Simply put; urinalysis is an analysis of the urine. It is used to detect and manage a wide range of diseases, even some that have not caused significant signs or symptoms. It is a very common test that involves checking the appearance, concentration, and content of urine.
Some of the reasons why a urinalysis might be performed are to:
- Diagnose a medical condition – If you have been experiencing any abdominal pain, painful urination, blood in the urine, or flank discomfort, a urinalysis might be used to find out if there are any underlying causes. Some common medical conditions that urinalysis can diagnose include urinary tract infections (UTI), kidney infections, kidney stones, uncontrolled diabetes, protein in urine, kidney inflammation (glomerulonephritis), and drug screening.
- Monitor a medical condition – If you’ve been diagnosed with a medical condition such as kidney disease or a urinary tract disease, your doctor may recommend routine urinalysis to monitor your condition and treatment.
- Check your overall health – If you are pregnant, prepping for surgery, or are simply undergoing a routine medical exam, your doctor may recommend urinalysis to get a comprehensive picture of your health.

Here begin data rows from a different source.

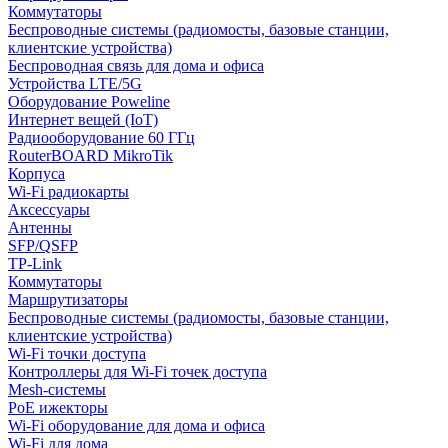
Коммутаторы
Беспроводные системы (радиомосты, базовые станции,
клиентские устройства)
Беспроводная связь для дома и офиса
Устройства LTE/5G
Оборудование Poweline
Интернет вещей (IoT)
Радиооборудование 60 ГГц
RouterBOARD MikroTik
Корпуса
Wi-Fi радиокарты
Аксессуары
Антенны
SFP/QSFP
TP-Link
Коммутаторы
Маршрутизаторы
Беспроводные системы (радиомосты, базовые станции,
клиентские устройства)
Wi-Fi точки доступа
Контроллеры для Wi-Fi точек доступа
Mesh-системы
PoE ижекторы
Wi-Fi оборудование для дома и офиса
Wi-Fi для дома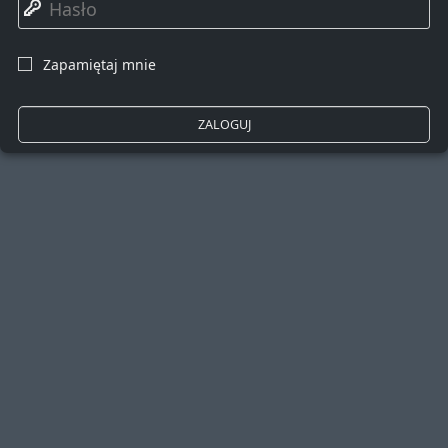
🔑
Zapamiętaj mnie
☐
ZALOGUJ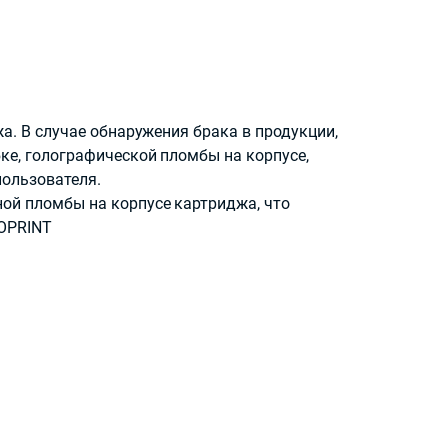
а. В случае обнаружения брака в продукции,
ке, голографической пломбы на корпусе,
пользователя.
ой пломбы на корпусе картриджа, что
ROPRINT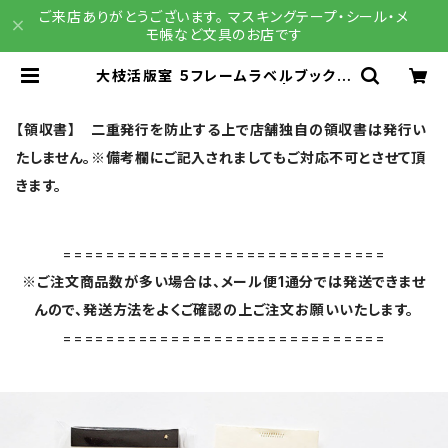
ご来店ありがとうございます。 マスキングテープ・シール・メ
モ帳など文具のお店です
大枝活版室 ５フレームラベルブック
レッド＆シルバー LB011 | 文具雑
貨 RAIN DROPS BASE店
【領収書】 二重発行を防止する上で店舗独自の領収書は発行い
たしません。※備考欄にご記入されましてもご対応不可とさせて頂
きます。
==============================
※ご注文商品数が多い場合は、メール便1通分では発送できませ
んので、発送方法をよくご確認の上ご注文お願いいたします。
==============================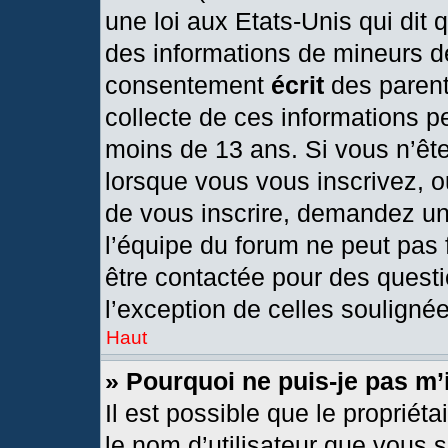
une loi aux Etats-Unis qui dit q
des informations de mineurs d
consentement
écrit
des parents
collecte de ces informations pe
moins de 13 ans. Si vous n’ête
lorsque vous vous inscrivez, o
de vous inscrire, demandez un
l’équipe du forum ne peut pas f
être contactée pour des questi
l’exception de celles souligné
Haut
» Pourquoi ne puis-je pas m’
Il est possible que le propriétai
le nom d’utilisateur que vous s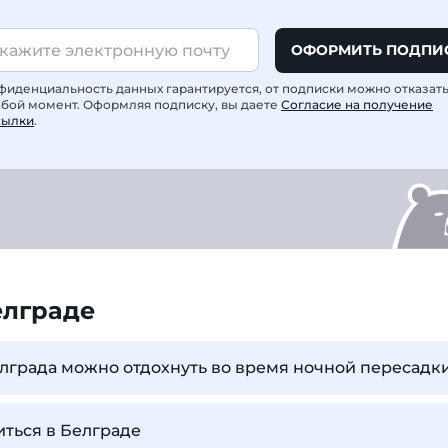
ОФОРМИТЬ ПОДПИ
фиденциальность данных гарантируется, от подписки можно отказат
юбой момент. Оформляя подписку, вы даете
Согласие на получение
сылки
.
елграде
елграда можно отдохнуть во время ночной пересадк
иться в Белграде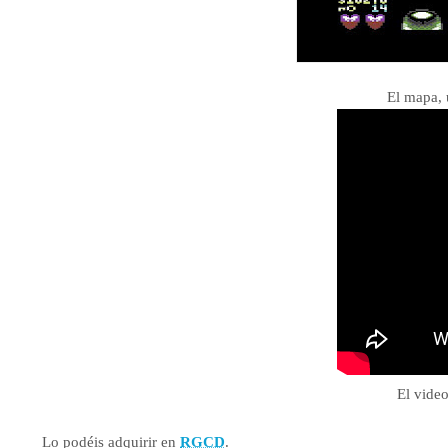
El mapa, 
El vide
Lo podéis adquirir en
RGCD
.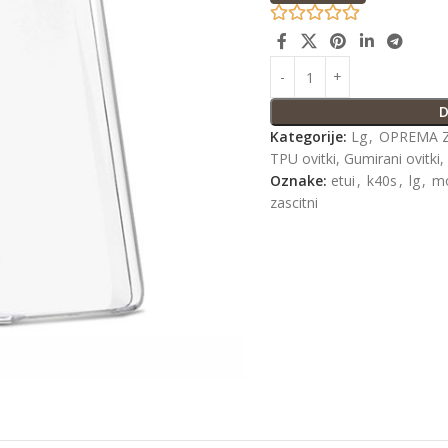
D
Kategorije:
Lg
,
OPREMA Z
TPU ovitki, Gumirani ovitki, 
Oznake:
etui
,
k40s
,
lg
,
mo
zascitni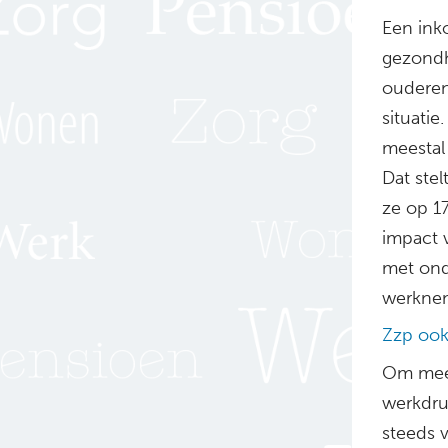
Een ink
gezondh
ouderen
situati
meestal 
Dat stel
ze op 1
impact 
met ond
werknem
Zzp ook
Om meer
werkdru
steeds v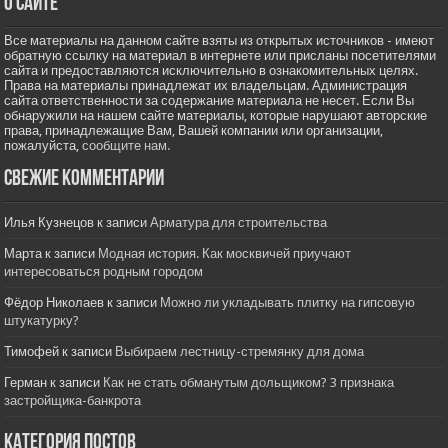
О сайте
Все материалы на данном сайте взяты из открытых источников - имеют
обратную ссылку на материал в интернете или присланы посетителями
сайта и предоставляются исключительно в ознакомительных целях.
Права на материалы принадлежат их владельцам. Администрация
сайта ответственности за содержание материала не несет. Если Вы
обнаружили на нашем сайте материалы, которые нарушают авторские
права, принадлежащие Вам, Вашей компании или организации,
пожалуйста,
сообщите нам.
Свежие комментарии
Илья Кузнецов
к записи
Арматура для строительства
Марта
к записи
Модная история. Как москвичей приучают
интересоваться родным городом
Фёдор Николаев
к записи
Можно ли укладывать плитку на гипсовую
штукатурку?
Тимофей
к записи
Выбираем лестницу-стремянку для дома
Герман
к записи
Как не стать обманутым дольщиком? 3 признака
застройщика-банкрота
Категория постов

So, what does urinalysis involve? For both men and women, the method of collection is pretty much the same – you pee in a cup! However, you may not know that the clean-catch method is best, which involves passing the cup into your urine stream only after you’ve let the initial stream of urine go into the toilet. Roughly one to five ounces are needed for a urine sample, which is typically taken to a laboratory for an analysis.
In the lab, there are several ways that your urine can be analyzed. A visual exam is when the lab technician examines the urine’s appearance, checking for unusual color, cloudiness, or odor. A dipstick test involves dipping a thin, plastic stick with strips of chemicals on it into the urine to detect abnormalities. Microscopic urinalysis is when the urine is studied under a microscope to find certain cellular debris and bacteria.